Kaixhin / Rainbow

Rainbow: Combining Improvements in Deep Reinforcement Learning
MIT License
1.56k stars 282 forks source link

Memory capacity for example data-efficient Rainbow? #55

Closed guydav closed 4 years ago

guydav commented 4 years ago

Hi folks,

I'm running the data-efficient Rainbow as a baseline for a project I'm starting, and one thing isn't making sense in my head. The original Rainbow paper uses a 1M transition buffer, and comparatively, the data-efficient paper (Appendix E) claims to use an unbounded memory.

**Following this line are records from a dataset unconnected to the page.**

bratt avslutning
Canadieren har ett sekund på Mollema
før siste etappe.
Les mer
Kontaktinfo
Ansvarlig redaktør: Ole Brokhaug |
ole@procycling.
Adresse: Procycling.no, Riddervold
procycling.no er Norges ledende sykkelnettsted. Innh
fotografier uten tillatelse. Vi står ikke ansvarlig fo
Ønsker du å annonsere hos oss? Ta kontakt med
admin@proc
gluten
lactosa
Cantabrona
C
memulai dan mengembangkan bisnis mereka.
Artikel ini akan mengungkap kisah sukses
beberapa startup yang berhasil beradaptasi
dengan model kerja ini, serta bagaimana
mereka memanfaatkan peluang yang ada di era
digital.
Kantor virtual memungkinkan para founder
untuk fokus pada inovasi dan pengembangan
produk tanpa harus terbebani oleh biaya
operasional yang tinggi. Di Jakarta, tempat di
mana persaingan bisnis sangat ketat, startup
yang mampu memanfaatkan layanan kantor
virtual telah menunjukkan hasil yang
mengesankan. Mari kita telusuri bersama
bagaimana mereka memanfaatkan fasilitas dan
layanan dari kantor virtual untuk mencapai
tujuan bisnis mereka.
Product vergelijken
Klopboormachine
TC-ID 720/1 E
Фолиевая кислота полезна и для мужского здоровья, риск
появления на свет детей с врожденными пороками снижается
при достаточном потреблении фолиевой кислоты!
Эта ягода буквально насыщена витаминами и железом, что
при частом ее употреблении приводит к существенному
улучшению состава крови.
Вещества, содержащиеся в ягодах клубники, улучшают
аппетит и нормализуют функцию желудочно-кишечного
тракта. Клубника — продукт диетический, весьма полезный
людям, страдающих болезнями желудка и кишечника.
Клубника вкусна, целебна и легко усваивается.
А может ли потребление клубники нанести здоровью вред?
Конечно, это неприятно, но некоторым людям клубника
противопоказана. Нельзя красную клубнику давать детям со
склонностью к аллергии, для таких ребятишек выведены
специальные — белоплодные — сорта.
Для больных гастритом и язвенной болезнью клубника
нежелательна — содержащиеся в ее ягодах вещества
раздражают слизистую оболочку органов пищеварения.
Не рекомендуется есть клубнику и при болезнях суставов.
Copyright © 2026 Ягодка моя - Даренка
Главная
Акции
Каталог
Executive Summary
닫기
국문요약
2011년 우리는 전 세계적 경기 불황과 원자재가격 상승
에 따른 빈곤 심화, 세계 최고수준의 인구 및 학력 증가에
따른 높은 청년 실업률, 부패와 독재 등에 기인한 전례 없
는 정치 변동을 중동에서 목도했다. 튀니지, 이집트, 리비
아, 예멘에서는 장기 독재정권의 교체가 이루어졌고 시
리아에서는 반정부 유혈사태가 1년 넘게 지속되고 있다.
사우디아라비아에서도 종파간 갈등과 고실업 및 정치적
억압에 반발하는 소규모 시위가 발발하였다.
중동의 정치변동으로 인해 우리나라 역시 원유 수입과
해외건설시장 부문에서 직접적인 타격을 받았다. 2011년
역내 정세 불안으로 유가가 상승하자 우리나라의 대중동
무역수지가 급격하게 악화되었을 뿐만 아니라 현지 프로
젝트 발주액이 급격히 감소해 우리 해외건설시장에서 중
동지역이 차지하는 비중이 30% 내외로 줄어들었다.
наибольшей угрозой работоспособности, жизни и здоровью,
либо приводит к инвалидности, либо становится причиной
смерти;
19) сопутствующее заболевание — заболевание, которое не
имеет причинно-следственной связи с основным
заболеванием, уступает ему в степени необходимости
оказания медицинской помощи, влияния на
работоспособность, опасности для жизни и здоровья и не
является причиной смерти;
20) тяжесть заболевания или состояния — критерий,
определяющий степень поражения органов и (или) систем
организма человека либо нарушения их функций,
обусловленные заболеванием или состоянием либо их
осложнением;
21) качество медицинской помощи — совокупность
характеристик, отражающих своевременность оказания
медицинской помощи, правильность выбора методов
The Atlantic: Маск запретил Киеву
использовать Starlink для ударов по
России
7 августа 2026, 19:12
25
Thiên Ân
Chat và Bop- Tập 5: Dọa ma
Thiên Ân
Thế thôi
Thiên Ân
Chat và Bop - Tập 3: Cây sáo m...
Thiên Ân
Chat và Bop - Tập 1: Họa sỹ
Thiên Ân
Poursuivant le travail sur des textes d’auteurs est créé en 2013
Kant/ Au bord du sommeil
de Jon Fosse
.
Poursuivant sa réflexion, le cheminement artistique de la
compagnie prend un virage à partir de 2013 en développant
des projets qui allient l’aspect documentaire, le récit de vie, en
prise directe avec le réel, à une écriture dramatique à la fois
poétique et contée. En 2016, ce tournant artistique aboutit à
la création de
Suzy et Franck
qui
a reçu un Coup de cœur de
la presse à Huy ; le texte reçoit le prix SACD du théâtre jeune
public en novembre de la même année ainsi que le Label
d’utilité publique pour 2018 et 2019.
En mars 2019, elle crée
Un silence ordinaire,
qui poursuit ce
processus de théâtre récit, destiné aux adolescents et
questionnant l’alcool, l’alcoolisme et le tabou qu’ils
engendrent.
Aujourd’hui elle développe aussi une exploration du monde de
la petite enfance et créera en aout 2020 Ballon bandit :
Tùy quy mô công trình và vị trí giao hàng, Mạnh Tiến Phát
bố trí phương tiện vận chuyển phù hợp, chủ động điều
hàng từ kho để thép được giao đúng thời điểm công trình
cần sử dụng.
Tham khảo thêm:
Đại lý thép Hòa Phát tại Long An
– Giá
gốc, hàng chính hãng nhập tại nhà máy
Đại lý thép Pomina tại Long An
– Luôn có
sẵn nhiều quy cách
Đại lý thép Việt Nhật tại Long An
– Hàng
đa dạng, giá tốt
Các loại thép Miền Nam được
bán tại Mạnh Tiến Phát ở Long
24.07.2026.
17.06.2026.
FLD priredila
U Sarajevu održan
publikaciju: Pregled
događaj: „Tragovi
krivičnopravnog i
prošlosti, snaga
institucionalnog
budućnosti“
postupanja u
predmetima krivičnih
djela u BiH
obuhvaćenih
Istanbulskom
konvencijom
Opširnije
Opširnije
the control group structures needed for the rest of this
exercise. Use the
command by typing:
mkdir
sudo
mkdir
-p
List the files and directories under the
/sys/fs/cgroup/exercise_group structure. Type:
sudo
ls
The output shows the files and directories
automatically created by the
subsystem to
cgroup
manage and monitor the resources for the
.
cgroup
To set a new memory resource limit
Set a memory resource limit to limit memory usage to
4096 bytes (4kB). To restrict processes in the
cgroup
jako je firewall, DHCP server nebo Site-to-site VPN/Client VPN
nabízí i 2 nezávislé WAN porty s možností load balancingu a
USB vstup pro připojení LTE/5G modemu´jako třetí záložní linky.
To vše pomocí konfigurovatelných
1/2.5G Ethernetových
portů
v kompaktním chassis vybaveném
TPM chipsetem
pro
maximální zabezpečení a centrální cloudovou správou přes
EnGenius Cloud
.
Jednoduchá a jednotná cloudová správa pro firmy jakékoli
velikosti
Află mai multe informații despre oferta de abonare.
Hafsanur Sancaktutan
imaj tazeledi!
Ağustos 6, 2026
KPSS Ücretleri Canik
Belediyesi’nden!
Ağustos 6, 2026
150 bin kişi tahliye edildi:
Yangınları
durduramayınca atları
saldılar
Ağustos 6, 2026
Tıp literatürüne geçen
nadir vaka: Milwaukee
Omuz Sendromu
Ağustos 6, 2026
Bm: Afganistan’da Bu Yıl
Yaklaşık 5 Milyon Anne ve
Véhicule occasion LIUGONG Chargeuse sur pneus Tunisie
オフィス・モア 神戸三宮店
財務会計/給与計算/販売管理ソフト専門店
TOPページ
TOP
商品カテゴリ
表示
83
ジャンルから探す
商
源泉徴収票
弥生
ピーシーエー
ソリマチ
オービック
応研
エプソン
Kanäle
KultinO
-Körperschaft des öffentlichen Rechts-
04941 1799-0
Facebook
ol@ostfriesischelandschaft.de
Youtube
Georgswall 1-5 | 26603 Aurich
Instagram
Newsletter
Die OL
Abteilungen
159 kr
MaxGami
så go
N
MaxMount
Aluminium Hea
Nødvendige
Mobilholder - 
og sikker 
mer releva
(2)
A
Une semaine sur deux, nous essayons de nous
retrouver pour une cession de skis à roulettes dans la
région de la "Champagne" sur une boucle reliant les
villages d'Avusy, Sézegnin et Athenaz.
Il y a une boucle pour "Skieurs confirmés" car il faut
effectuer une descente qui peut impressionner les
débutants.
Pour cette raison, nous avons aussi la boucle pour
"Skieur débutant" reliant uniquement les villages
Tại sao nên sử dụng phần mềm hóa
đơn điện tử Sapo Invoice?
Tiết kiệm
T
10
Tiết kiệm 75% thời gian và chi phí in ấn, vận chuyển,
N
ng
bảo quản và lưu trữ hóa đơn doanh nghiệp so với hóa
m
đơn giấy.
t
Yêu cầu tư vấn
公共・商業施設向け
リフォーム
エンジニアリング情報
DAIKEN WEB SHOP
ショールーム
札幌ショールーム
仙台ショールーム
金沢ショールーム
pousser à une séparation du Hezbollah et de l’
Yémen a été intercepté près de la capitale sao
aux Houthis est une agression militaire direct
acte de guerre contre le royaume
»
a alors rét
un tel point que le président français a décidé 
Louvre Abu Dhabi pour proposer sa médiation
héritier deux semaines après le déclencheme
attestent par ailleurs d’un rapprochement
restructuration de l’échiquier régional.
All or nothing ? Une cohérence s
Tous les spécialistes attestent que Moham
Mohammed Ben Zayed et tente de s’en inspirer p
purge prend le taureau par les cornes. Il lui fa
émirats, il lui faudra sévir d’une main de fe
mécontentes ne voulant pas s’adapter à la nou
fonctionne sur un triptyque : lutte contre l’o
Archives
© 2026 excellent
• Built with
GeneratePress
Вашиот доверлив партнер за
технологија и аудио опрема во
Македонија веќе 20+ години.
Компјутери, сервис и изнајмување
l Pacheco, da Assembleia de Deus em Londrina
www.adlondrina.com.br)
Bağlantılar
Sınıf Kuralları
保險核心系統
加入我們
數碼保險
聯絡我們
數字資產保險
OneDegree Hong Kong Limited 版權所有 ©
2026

Do you have any sense of what does an unbounded memory even mean in practice? Is there any particular reason you chose to make it smaller than the default Rainbow's memory buffer, rather than larger?

Thank you!

Kaixhin commented 4 years ago

I understood it as being at least the capacity of the length they train it for, hence I set both T-max and memory-capacity to 100000 (because this prevents making a 1M transition buffer which won't be used fully).

guydav commented 4 years ago

Makes sense. It might be more sensible to add an argument that does this explicitly, rather than implicitly? Because if you increase the number of training iterations, you need to know you should also separately increase the memory size.

Kaixhin commented 4 years ago

Added a note in the readme to explain my reasoning for this. Think knowing about this is better than naively setting --unbounded for a large T-max.

guydav commented 4 years ago

Makes sense -- that's probably an even better solution.